Tego, że skończy sezon jako numer 1 rankingu, Serena była pewna od chwili, gdy po dwóch gemach gry z Masters wycofała się Dinara Safina. Ale Amerykanka grała świetnie do końca, z finałem włącznie. Wygrała z Venus 6:2, 7:6 (7-4), zgarnęła premię za komplet zwycięstw w turnieju. Straciła w Dausze tylko jednego seta: w grupowym meczu z siostrą. Po wygraniu Australian Open i Wimbledonu w Dausze potwierdziła, że jest znów królową tenisa.
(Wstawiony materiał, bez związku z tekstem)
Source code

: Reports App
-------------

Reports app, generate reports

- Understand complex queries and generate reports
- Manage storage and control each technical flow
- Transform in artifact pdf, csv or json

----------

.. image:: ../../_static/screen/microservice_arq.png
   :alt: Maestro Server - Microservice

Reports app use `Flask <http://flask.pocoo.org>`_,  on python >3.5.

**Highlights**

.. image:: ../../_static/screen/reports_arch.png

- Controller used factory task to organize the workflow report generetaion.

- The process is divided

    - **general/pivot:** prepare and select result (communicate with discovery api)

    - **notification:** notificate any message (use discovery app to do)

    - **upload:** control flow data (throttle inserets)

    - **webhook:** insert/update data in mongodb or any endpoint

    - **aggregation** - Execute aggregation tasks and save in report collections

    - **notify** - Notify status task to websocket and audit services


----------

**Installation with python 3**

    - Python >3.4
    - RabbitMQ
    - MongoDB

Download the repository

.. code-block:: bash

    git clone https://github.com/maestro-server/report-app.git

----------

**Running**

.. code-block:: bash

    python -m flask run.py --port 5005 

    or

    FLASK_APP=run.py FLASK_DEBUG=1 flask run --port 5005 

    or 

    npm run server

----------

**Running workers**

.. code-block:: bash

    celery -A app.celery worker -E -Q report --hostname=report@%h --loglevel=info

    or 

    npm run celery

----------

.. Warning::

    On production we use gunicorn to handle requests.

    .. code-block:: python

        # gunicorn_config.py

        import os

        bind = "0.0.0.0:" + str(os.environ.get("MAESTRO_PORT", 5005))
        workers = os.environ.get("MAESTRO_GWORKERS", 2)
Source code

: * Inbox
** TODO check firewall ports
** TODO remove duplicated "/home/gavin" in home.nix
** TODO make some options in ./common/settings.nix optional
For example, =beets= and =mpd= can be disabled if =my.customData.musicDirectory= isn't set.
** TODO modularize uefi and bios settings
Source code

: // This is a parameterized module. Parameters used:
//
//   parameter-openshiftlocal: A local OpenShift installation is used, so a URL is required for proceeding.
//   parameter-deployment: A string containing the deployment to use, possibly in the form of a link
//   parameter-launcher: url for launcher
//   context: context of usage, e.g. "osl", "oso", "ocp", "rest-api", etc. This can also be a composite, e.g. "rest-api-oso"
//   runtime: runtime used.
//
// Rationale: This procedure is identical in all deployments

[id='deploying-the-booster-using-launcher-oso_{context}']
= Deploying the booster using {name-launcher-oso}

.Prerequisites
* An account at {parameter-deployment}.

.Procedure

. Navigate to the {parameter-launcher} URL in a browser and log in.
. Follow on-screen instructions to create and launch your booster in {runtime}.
To nie jest jeszcze koniec sezonu w WTA Tour, bo w środę zaczyna się Turniej Mistrzyń (dla najwyżej notowanych tenisistek, które do Masters się nie zakwalifikowały, ale wygrały w 2009 choć jeden turniej klasy International). Ale poważna gra już się skończyła, zaczyna się czas podsumowań. Władze WTA Tour podliczyły, że po zmianie reguł kalendarza spadła liczba kontuzji oraz kreczów. Ale co z tego, skoro kibice mają inne wrażenie. Po US Open ruszyła lawina i np. Caroline Wozniacki w tym czasie kreczowała aż w trzech turniejach. Tak właśnie zakończyła półfinał z Sereną w Dausze.
Łukasz Kubot w parze z Oliverem Marachem wygrał turniej deblowy w Wiedniu. W finale pokonali Juliana Knowle’a i Juergena Melzera 2:6, 6:4, 11:9.